Menuitis can hit anytime, anywhere

Sometimes I really, really miss cooking with someone else. Yesterday was Ferdinand’s party. He requested hot dogs and corn on the cob and and a smiley face cake and nearly lost his mind waiting for six thirty to come. I was having my own private panic attacks. I wanted to invite everybody in the class, but I have massive limitations socially and I thought I might crack in half if I had more than six kids. Then I started to worry about the menu. It’s a beautiful thing to have the same menu every time people come over–they can look forward to it, who knows, even long for it and relax in their minds, whether they love it or hate it, because at least they’ll know what they’ll be eating, and they can plan accordingly. The thing is, I’m a cook–I’m supposed to be creative and on the edge of what is going to make people love their food and happy to eat. I worry that people come to my house and think, that’s it? Having a birthday party for five year olds, is not really the time for pushing the envelope. However, it is the only time, panic attacker that I am, that I have a crowd over.
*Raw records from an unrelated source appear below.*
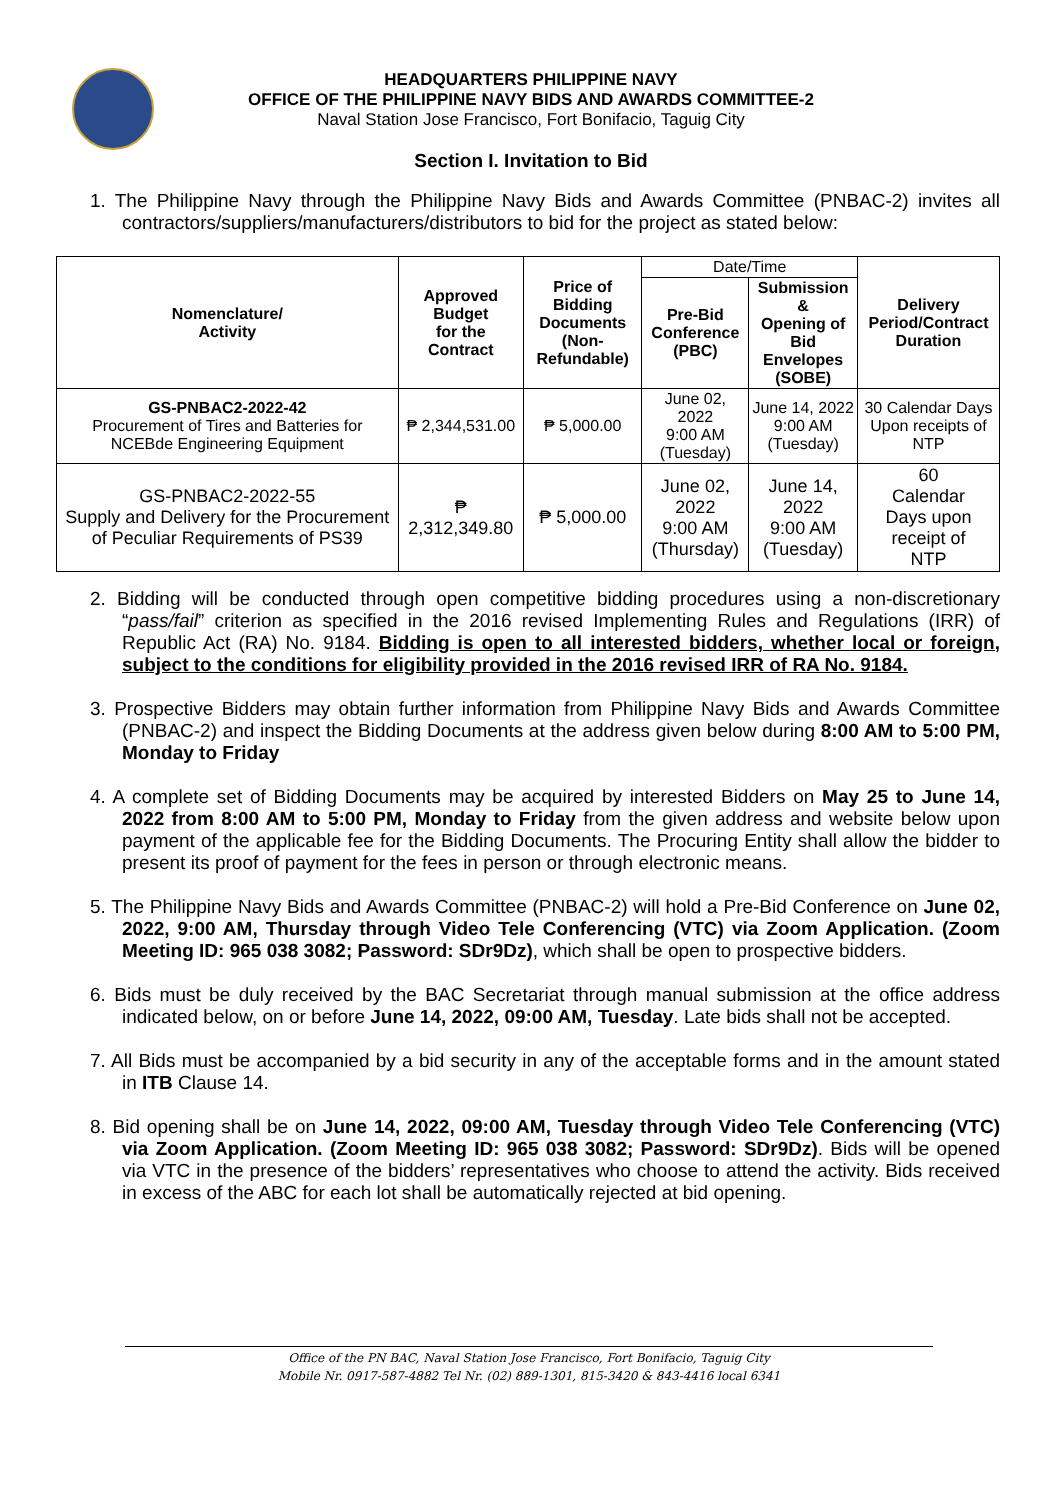HEADQUARTERS PHILIPPINE NAVY
OFFICE OF THE PHILIPPINE NAVY BIDS AND AWARDS COMMITTEE-2
Naval Station Jose Francisco, Fort Bonifacio, Taguig City
Section I. Invitation to Bid
1. The Philippine Navy through the Philippine Navy Bids and Awards Committee (PNBAC-2) invites all contractors/suppliers/manufacturers/distributors to bid for the project as stated below:
| Nomenclature/ Activity | Approved Budget for the Contract | Price of Bidding Documents (Non-Refundable) | Date/Time | | Delivery Period/Contract Duration |
| | | | Pre-Bid Conference (PBC) | Submission & Opening of Bid Envelopes (SOBE) | |
| GS-PNBAC2-2022-42 Procurement of Tires and Batteries for NCEBde Engineering Equipment | ₱ 2,344,531.00 | ₱ 5,000.00 | June 02, 2022 9:00 AM (Tuesday) | June 14, 2022 9:00 AM (Tuesday) | 30 Calendar Days Upon receipts of NTP |
| GS-PNBAC2-2022-55 Supply and Delivery for the Procurement of Peculiar Requirements of PS39 | ₱ 2,312,349.80 | ₱ 5,000.00 | June 02, 2022 9:00 AM (Thursday) | June 14, 2022 9:00 AM (Tuesday) | 60 Calendar Days upon receipt of NTP |
2. Bidding will be conducted through open competitive bidding procedures using a non-discretionary “pass/fail” criterion as specified in the 2016 revised Implementing Rules and Regulations (IRR) of Republic Act (RA) No. 9184. Bidding is open to all interested bidders, whether local or foreign, subject to the conditions for eligibility provided in the 2016 revised IRR of RA No. 9184.
3. Prospective Bidders may obtain further information from Philippine Navy Bids and Awards Committee (PNBAC-2) and inspect the Bidding Documents at the address given below during 8:00 AM to 5:00 PM, Monday to Friday
4. A complete set of Bidding Documents may be acquired by interested Bidders on May 25 to June 14, 2022 from 8:00 AM to 5:00 PM, Monday to Friday from the given address and website below upon payment of the applicable fee for the Bidding Documents. The Procuring Entity shall allow the bidder to present its proof of payment for the fees in person or through electronic means.
5. The Philippine Navy Bids and Awards Committee (PNBAC-2) will hold a Pre-Bid Conference on June 02, 2022, 9:00 AM, Thursday through Video Tele Conferencing (VTC) via Zoom Application. (Zoom Meeting ID: 965 038 3082; Password: SDr9Dz), which shall be open to prospective bidders.
6. Bids must be duly received by the BAC Secretariat through manual submission at the office address indicated below, on or before June 14, 2022, 09:00 AM, Tuesday. Late bids shall not be accepted.
7. All Bids must be accompanied by a bid security in any of the acceptable forms and in the amount stated in ITB Clause 14.
8. Bid opening shall be on June 14, 2022, 09:00 AM, Tuesday through Video Tele Conferencing (VTC) via Zoom Application. (Zoom Meeting ID: 965 038 3082; Password: SDr9Dz). Bids will be opened via VTC in the presence of the bidders’ representatives who choose to attend the activity. Bids received in excess of the ABC for each lot shall be automatically rejected at bid opening.
Office of the PN BAC, Naval Station Jose Francisco, Fort Bonifacio, Taguig City
Mobile Nr. 0917-587-4882 Tel Nr. (02) 889-1301, 815-3420 & 843-4416 local 6341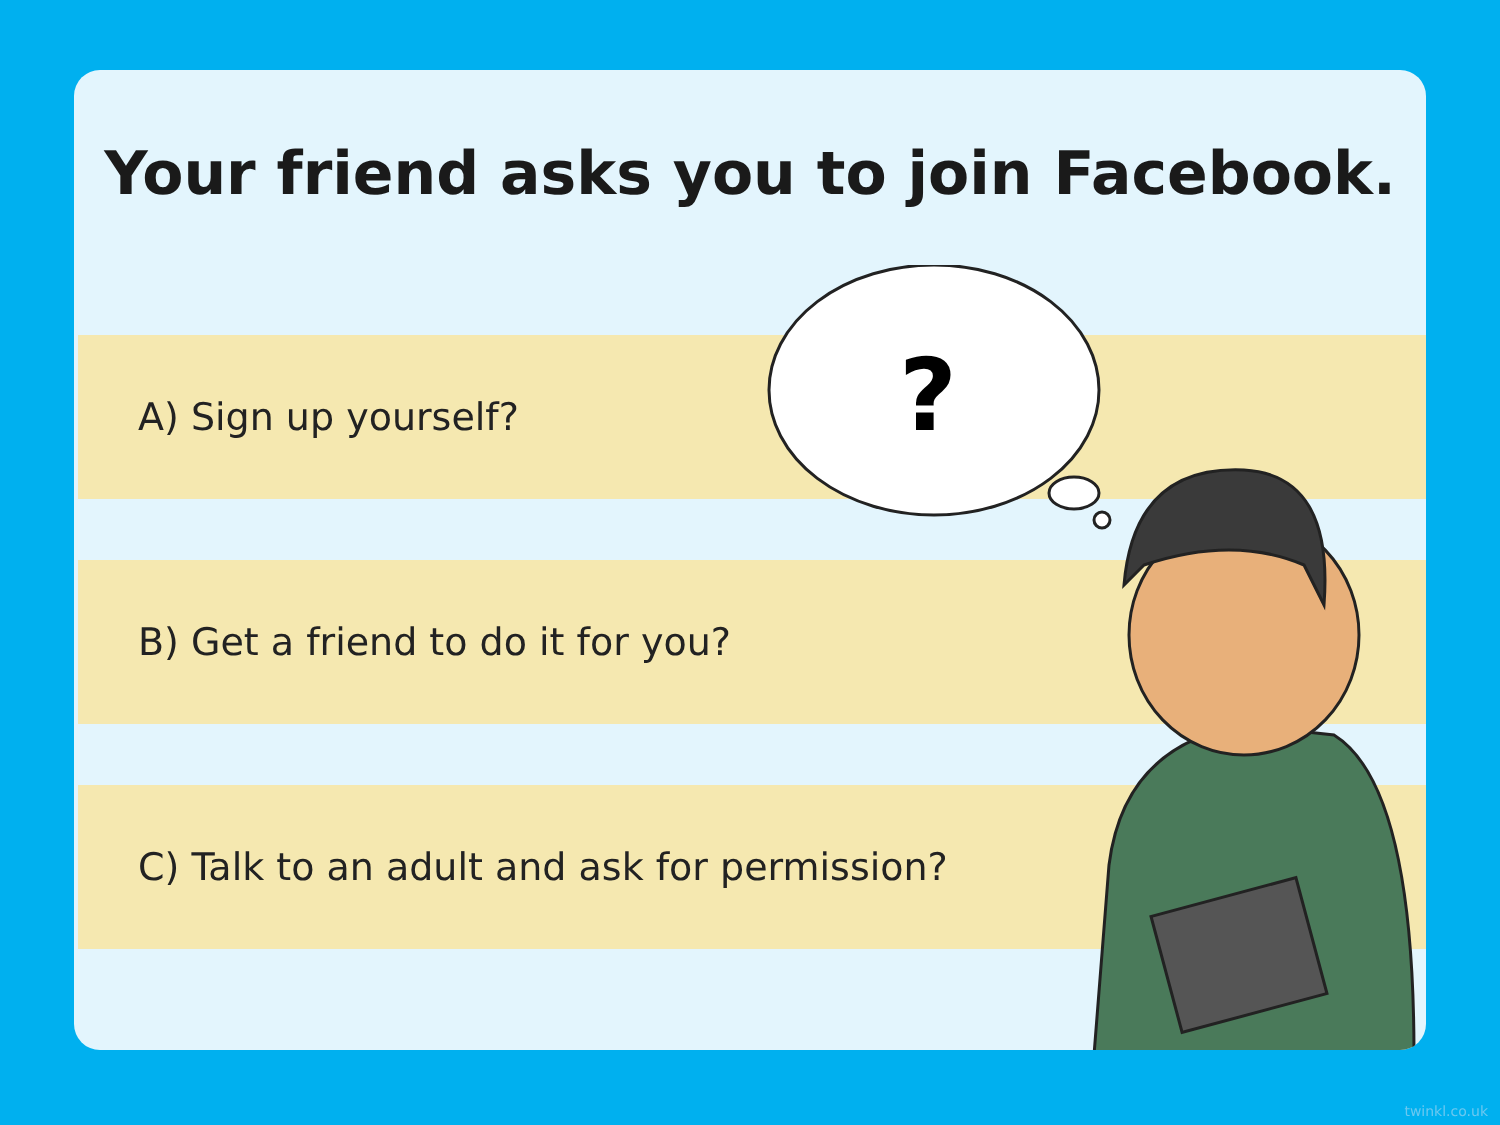Your friend asks you to join Facebook.
A) Sign up yourself?
B) Get a friend to do it for you?
C) Talk to an adult and ask for permission?
?
twinkl.co.uk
On the side of hot dogs and corn, we had string beans with garlic, a side of black beans, and black-eyed peas with slow cooked finely chopped onions, toasted cumin and coriander seed, a bay leaf, a tiny bit of garlic and fried parsely and a side of warm potato salad with loads of fried garlic, chive, mint a squeeze of lemon juice and olive oil–it was good, it was all right–but I am calling my old friend Marjorie, a chef who could turn a restricted hospital dinner into a feast, to see if she won’t cook with me for a day or so, because it is no good to feel like a some kind of broken record left to spin.
Bobbing for apples was a big hit and Ferdinand is happy to be five. He could have cared less about the menu. For him it was all about the cake and the candy.